Article date: February 2010
There is a new element to the indication for nicotine replacement therapy (NRT) of ‘harm reduction’, since it has become widely accepted that there are no circumstances in which it is safer to smoke than to use NRT.
The extension of the indication for NRT to include harm reduction raises the question of the regulation of other unlicensed nicotine containing products on the market such as electronic cigarettes, which have not been assessed for safety, quality, and efficacy.
Reducing the adverse impact of smoking on health remains a high priority for government, and over several years MHRA has been in discussion with the Department of Health and other interested parties to determine and implement actions necessary for the effective regulation of nicotine delivery products. This evolving approach has focussed on extending access to new patient populations and supporting wider access to new formulations of nicotine replacement therapy (NRT).
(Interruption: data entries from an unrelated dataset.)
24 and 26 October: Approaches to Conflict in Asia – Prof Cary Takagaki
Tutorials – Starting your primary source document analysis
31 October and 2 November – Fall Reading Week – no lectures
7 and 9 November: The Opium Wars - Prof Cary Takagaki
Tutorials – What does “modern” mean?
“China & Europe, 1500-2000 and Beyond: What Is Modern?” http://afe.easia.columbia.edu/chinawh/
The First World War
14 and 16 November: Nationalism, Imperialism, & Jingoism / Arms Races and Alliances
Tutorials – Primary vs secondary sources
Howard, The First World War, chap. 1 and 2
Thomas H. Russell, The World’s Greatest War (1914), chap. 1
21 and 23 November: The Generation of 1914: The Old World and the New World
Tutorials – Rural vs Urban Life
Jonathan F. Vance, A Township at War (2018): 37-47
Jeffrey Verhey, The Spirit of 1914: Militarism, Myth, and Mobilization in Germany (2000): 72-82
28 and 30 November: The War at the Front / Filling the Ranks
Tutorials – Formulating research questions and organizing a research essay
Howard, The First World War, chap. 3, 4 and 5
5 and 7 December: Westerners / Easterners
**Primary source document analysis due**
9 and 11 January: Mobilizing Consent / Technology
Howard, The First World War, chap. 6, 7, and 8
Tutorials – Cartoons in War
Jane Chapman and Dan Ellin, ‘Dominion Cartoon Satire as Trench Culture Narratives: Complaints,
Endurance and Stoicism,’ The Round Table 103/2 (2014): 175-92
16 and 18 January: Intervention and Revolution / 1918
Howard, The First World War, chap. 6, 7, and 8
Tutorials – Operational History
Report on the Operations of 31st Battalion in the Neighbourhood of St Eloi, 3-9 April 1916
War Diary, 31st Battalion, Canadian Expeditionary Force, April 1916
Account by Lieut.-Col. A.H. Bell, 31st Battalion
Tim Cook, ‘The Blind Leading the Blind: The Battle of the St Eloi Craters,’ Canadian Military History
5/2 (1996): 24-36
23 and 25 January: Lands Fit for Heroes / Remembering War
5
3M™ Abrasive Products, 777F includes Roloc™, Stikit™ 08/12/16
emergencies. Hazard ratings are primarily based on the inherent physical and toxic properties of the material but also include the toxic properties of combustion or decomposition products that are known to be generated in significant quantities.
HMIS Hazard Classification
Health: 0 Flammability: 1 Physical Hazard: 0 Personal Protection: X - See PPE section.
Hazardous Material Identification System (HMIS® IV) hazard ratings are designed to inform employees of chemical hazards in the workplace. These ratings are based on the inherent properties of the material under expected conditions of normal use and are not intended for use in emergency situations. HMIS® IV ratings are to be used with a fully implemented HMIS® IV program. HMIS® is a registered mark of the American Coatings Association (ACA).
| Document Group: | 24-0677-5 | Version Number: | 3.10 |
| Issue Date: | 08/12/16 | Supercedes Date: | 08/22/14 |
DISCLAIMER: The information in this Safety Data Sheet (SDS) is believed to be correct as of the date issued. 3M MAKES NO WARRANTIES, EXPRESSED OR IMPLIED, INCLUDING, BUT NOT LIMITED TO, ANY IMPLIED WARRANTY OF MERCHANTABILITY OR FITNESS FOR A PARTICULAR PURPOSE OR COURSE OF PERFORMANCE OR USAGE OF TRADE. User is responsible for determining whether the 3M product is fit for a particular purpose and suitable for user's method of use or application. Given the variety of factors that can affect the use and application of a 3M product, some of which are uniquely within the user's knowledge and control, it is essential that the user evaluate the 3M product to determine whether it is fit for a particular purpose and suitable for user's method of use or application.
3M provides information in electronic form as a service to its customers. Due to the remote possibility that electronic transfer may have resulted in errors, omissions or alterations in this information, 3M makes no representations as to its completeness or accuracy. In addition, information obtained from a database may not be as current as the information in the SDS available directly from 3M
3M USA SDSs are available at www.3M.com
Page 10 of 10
An Expert Working Group set up in 2005 reviewed the usage of NRT and recommended that restrictions on use for all NRT products should be minimised for pregnant and breastfeeding women; patients with heart disease; patients with kidney or liver problems; patients with diabetes; and children aged 12–18 years. Since then the indication for NRT has been extended, such as by ‘cut down to quit’ and ‘temporary abstinence’ introduced in 2005 and 2006, supported by data from clinical trials showing NRT as an effective intervention in achieving sustained smoking abstinence for smokers who have no intention to stop completely, or who are unable to attempt an abrupt quit.
Since the advice of the Working Group in 2005, it has become widely accepted that there are no circumstances in which it is safer to smoke than to use NRT, and following advice from the Commission on Human Medicines (CHM) in October 2009, MHRA has approved an extension to the indication to include a ‘harm reduction’ element for a particular product—the Nicorette Inhalator either as a complete or partial substitute for smoking. This now includes its use in those who choose or are forced into temporary abstinence (i.e. who do not wish to expose others to their second-hand smoke or cannot smoke because they are in a smoke-free area), and those who wish to reduce the number of cigarettes smoked without a specific intention to quit completely, without a limit to the duration of use.
CHM also agreed the principle for all currently licensed forms of NRT and advised that there should be an indication for the harm reduction approach in pregnancy. It is important to be clear that smokers should quit without the use of NRT if they are able to, particularly in pregnancy and in patients with very severe pre-existing cardiovascular disease; however, it is also recognised that the use of NRT could increase, by several fold, the chances of a successful quit attempt and that there are consequences of failed quit attempts, including lifelong effects on the unborn child.
The products with the new indication are expected to be on the market in 2010. The ‘harm reduction’ approach to the use of NRT is a significant plank of the wider tobacco strategy launched on 1 February 2010: Department of Health.
The extension of the indication for NRT to harm reduction marks a major shift in approach in medicines regulation. NRT has to date not been licensed for harm reduction and the decision to do so raises the question of the regulation of other unlicensed nicotine containing products on the market such as electronic cigarettes, which have not been assessed for safety, quality, and efficacy.
MHRA has launched a public consultation exercise on whether/how to bring these products into regulation. All comments are welcome and should be submitted to Amanda.email@example.com by 4 May 2010.
Article citation: Drug Safety Update Feb 2010, vol 3 issue 7: 6.